I'd advise that even a pricey BestBuy piece of junk like the $200 Monster Cable power centers was responsible for the loss of our beloved CRT, probably the best damn picture I ever saw after ISF calibration. But a quickie on/off power outage killed the picture tube, which was no longer in production. You can guess what I did with that Monster junk (my response was rather violent, to say the least). That's the last "surge protector" I ever used. Never again.Our inventions are wont to be pretty toys, which distract our attention from serious things. They are but improved means to an unimproved end. -- Henry David Thoreau
A second type is the only type always found in any facility that cannot have damage. It has a ground wire that connects energy harmlessly to earth outside the building. These 'whole house' protectors are sold even in Lowes and Home Depot under a Cutler Hammer name. Other equivalent and effective solutions come from General Electric, Siemens, Ditek, Intermatic, Polyphaser, Syscon, ABB, Square D, and Leviton to name but a few. These protectors from more responsible companies work by connecting even lightning harmlessly to earth. And always remain functional after each surge.

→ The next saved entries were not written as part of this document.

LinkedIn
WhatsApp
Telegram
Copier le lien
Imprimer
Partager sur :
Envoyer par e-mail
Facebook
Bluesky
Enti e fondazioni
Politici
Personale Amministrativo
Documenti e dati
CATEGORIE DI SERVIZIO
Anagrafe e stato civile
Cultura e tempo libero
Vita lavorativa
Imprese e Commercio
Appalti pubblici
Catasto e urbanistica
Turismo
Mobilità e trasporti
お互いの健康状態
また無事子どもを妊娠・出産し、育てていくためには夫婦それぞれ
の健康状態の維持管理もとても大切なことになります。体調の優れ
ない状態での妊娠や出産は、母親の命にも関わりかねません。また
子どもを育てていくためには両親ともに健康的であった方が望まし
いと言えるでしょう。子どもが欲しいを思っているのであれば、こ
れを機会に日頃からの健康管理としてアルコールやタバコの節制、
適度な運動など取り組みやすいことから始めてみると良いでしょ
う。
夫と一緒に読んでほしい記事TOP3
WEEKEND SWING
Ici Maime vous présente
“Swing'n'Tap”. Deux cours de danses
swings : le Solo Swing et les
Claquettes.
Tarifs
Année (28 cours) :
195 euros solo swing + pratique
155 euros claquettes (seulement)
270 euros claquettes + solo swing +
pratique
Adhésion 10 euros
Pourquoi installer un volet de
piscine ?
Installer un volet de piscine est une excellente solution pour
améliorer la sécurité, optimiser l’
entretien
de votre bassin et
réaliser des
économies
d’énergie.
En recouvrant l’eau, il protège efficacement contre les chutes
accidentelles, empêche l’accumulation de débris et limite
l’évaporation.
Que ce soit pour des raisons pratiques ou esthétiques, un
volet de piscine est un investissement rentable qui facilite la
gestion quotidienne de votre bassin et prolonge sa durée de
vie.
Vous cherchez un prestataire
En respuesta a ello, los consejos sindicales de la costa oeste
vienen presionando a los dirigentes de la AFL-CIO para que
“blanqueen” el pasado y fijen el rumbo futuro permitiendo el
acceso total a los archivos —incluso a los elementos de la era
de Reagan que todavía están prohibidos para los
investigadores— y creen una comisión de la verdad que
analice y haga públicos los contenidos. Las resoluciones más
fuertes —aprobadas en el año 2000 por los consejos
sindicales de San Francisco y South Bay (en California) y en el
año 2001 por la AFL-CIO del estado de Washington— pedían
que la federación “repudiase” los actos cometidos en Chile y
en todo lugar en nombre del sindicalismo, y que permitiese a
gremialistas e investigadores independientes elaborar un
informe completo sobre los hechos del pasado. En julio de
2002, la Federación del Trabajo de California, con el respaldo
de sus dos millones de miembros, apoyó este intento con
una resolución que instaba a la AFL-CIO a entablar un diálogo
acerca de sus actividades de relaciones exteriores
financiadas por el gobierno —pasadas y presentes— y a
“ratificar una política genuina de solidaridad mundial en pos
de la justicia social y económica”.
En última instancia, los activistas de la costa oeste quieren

Protection means every incoming wire must connect low impedance (ie 'less than 10 feet') to earth. That was how it was done even 100 years ago. The protector only connects a surge to what does the protection - earth ground. Then hundreds of thousands of joules dissipate harmlessly outside your building.
Your telco CO suffers about 100 surges with each storm. How often has your town been without phone services for four days after each storm? Never? Telcos also connect every incoming wire to single point earth ground where all wires enter the building. Then 100 surges per storm without damage.
A 'whole house' protector you can install means best protection for about $1 per protected appliance. But again, no protector does protection. A protector makes that connection to earth. Or does nothing. And like a Monster, also does not even claim that protection.
What about a UPS? Read its spec numbers. It only claims a same protector circuit provided in the Monster - just smaller. Why would a UPS do more when the manufacturer says it does less?
Protection is about connecting a surge to earth. Cable TV should already have superior protection. A wire should already provide the best protection; make a low impedance ('less than 10 foot') connection to earth ground. Telephone has long had a 'whole house' protector installed and earthed for free by the telco. But the most common source of destructive surges is AC mains. Your 'whole house' protector installed in a breaker box or behind the meter must be rated to even earth direct lightning strikes. That means at minimum rated at 50,000 amps. A superior and best solution - an earthed protector - costs about $1 per protected appliance.
Battery backup trumps any kind of "surge" protection.
Buy one of these: http://www.amazon.com/s/?_encoding=UTF8&camp=1789&creative=390957&field-keywords=apc%2...ch-alias%3Daps
Spend as much as possible. $50 is good, $100 is better, $200 is awesome.
A good UPS can last 6-7 years.
Think of it as an insurance policy for your electronics.